[Dataset entries]
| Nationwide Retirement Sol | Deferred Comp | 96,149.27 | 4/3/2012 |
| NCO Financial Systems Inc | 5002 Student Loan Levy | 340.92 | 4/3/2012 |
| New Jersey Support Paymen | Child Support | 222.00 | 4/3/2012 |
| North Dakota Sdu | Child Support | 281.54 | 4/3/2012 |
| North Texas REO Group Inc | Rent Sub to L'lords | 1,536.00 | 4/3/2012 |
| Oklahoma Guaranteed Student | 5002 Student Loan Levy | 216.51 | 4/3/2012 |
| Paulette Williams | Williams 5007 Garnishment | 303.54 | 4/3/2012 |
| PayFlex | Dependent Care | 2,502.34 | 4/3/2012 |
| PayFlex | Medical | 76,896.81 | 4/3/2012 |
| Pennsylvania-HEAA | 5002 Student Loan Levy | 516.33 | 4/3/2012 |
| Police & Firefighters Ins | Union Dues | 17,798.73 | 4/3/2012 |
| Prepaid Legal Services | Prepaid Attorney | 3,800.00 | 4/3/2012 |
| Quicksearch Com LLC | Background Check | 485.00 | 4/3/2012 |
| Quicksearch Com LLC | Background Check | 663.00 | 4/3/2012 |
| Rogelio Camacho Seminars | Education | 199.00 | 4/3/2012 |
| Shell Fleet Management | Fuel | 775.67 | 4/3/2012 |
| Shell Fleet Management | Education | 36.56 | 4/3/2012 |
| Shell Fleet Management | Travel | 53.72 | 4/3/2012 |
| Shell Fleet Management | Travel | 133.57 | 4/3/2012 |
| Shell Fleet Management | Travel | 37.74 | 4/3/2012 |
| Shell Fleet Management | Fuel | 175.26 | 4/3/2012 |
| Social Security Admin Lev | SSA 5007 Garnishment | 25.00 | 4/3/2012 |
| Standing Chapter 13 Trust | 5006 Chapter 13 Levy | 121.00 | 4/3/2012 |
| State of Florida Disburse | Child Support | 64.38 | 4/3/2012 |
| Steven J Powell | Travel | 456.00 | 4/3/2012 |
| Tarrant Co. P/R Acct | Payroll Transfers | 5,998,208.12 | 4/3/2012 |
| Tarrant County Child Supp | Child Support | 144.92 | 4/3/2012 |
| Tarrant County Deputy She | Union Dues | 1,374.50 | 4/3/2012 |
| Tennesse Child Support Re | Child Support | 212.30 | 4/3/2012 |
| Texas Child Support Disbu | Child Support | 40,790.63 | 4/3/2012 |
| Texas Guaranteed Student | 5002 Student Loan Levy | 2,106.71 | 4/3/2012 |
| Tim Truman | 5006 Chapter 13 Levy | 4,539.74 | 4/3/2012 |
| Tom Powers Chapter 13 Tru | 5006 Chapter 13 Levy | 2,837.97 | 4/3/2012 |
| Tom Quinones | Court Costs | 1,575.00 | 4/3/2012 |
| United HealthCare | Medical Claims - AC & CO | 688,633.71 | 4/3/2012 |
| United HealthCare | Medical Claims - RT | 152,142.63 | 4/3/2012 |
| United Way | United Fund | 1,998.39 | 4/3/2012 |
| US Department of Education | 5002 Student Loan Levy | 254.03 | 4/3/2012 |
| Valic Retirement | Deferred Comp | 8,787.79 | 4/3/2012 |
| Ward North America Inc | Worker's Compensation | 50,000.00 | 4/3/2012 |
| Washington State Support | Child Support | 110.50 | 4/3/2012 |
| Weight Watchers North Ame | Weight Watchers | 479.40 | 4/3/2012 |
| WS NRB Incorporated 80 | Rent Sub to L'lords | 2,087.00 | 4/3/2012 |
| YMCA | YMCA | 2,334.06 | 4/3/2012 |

**What needs to be done**
Return every line from the entries above that includes the word "Quicksearch".

**Written reply**
| Quicksearch Com LLC | Background Check | 485.00 | 4/3/2012 |
| Quicksearch Com LLC | Background Check | 663.00 | 4/3/2012 |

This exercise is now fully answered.